Siguió caminando por el puerto hasta que llegó a la calle de los Esquiladores con sus mendigos. Pasó por delante sin mirarlos siquiera, haciendo caso omiso de sus lamentos y gemidos miserables, hasta volver por fin a la calle del Horizonte, de forma que recorrió la ruta más complicada alrededor de la ciudad para evitar la puerta fuertemente custodiada. En la esquina de Esquiladores con Horizonte, se cruzó con una noble que llevaba un vestido verde y brazaletes de plata en las muñecas. Tras ella iban dos hombres luchando con una enorme alfombra que llevaban sobre los hombros. Sospechó de inmediato y volvió la vista hacia atrás, pero giraron rápidamente, entraron en el callejón del Lavadero y desaparecieron. La mujer se parecía a la vendedora de figuritas de alabastro, y uno de los sirvientes, a pesar de que su rostro iba tras la alfombra, era sin duda el segundo de los marineros borrachos.
Mientras los miraba alejarse, un ruido a sus espaldas lo hizo girarse bruscamente.
—Perdonad, señor, podríais darme… —comenzó el anciano.
Cael había visto un brillo metálico en la mano del anciano y por puro reflejo lo golpeó en la cabeza con su bastón. El anciano se desplomó a sus pies y la escasa recaudación de monedas de cobre que contenía la taza de hojalata se esparció por el suelo.

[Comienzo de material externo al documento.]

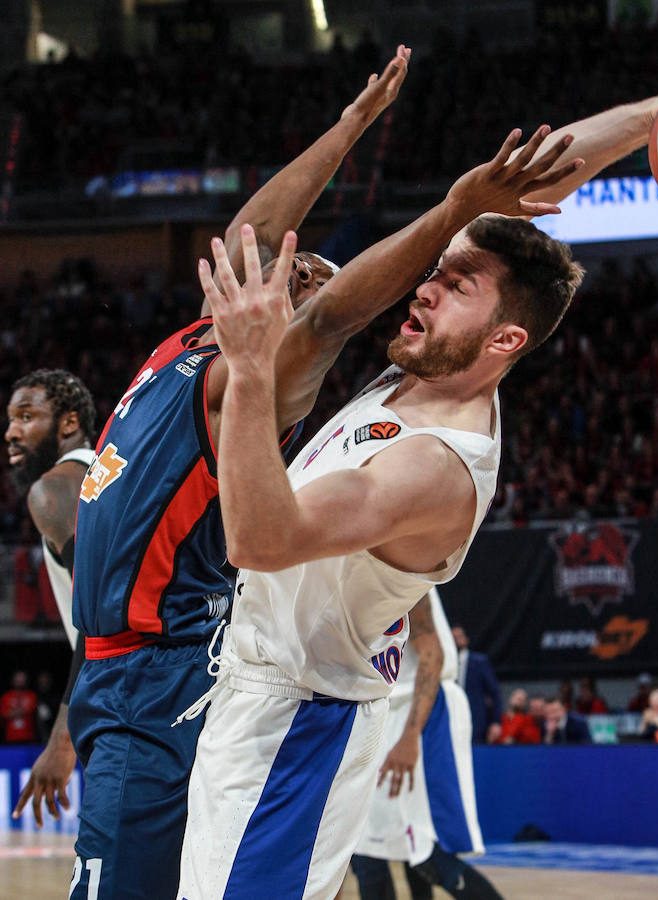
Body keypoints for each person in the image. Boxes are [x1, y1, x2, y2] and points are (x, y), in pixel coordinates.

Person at [177, 83, 658, 899]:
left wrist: (250, 368)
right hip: (259, 694)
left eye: (456, 285)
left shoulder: (437, 468)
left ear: (505, 338)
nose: (424, 288)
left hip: (295, 723)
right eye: (438, 273)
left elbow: (260, 539)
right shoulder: (432, 364)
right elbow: (525, 185)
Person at [67, 49, 414, 900]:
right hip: (116, 671)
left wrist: (449, 215)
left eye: (306, 281)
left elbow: (333, 318)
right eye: (289, 263)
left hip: (161, 674)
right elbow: (250, 234)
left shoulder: (256, 381)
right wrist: (348, 129)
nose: (290, 269)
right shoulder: (188, 345)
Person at [350, 589, 503, 900]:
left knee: (426, 849)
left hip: (424, 710)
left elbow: (432, 655)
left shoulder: (401, 565)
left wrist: (410, 737)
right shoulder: (352, 573)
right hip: (388, 711)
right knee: (374, 845)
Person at [5, 369, 95, 826]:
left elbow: (101, 614)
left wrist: (62, 742)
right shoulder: (107, 472)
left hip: (131, 702)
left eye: (26, 416)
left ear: (67, 423)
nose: (11, 433)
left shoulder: (56, 489)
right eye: (10, 419)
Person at [451, 624, 503, 744]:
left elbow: (494, 692)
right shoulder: (444, 662)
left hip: (476, 721)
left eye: (460, 636)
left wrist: (496, 722)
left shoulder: (479, 662)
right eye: (453, 637)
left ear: (466, 639)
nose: (457, 640)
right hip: (452, 719)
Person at [0, 671, 38, 743]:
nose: (20, 681)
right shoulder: (5, 697)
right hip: (10, 737)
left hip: (28, 737)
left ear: (26, 681)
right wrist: (21, 710)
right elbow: (4, 714)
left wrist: (12, 711)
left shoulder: (32, 695)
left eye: (22, 679)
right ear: (13, 680)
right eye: (18, 679)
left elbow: (30, 709)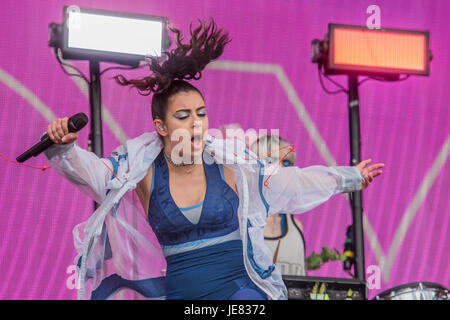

Cael levanto rápidamente al anciano, lo apoyó contra la pared, se paró un momento para comprobar si tenía pulso y respiró aliviado.
—Lo siento, abuelo —se disculpó—, no deberías acercarte a mí tan sigilosamente.
Recogió las monedas, las arrojó dentro de la taza y se la puso en la mano fláccida. A continuación, pensándoselo mejor, vació la taza del mendigo otra vez en su mano, le devolvió la taza y se alejó apresuradamente.
Tras torcer en la calle del Horizonte, el elfo volvió a adoptar un paso normal. La antigua calzada adoquinada estaba hundida por debajo del nivel del bordillo. Las bocas de alcantarilla de hierro se elevaban para pillar al viajero desprevenido y hacer saltar en su asiento al descuidado conductor de carretas. Donde había una taberna o una tienda, ya estuvieran abiertas de par en par o cerradas a cal y canto y vigiladas, los bordillos estaban desgastados debido al paso de miles de pies. Había una fuente que descargaba agua fresca en un viejo pozo, y allí se encontraba una puerta de hierro recién forjado que cerraba el paso a un pequeño y agradable jardín donde un terrier moteado ladraba enloquecido.
La brisa matinal que se levantó hizo surgir un anhelo en el corazón de Cael. Aquella antigua y gran ciudad se agolpaba en torno a él. Se maravilló ante sus multitudes, sus miles y miles de vidas, amores y odios, sus alegrías y sus penas. Observó sus edificios y calles bien ordenados, algunos antiguos y hermosos, otros nuevos y de aspecto pobre, y floreció en su interior un sentimiento hacia aquel lugar que se expandió y extendió como un estremecimiento por todo su cuerpo. Llevaba en Palanthas, Ciudad de los Siete Círculos, casi un año, aunque para sus sentidos de elfo apenas parecía haber pasado un día. Después de todo, era un elfo, y para los elfos el paso del tiempo es insignificante. Le pareció por ello más extraño que de repente desarrollara tal afecto por una ciudad de humanos, ya que en el corazón de un elfo no hay nada repentino. Negó con la cabeza, incrédulo, mientras la brisa fresca agitaba su cabello cobrizo, y siguió su camino. La brisa traía olor a lluvia, y los truenos retumbaron en las colinas del oeste.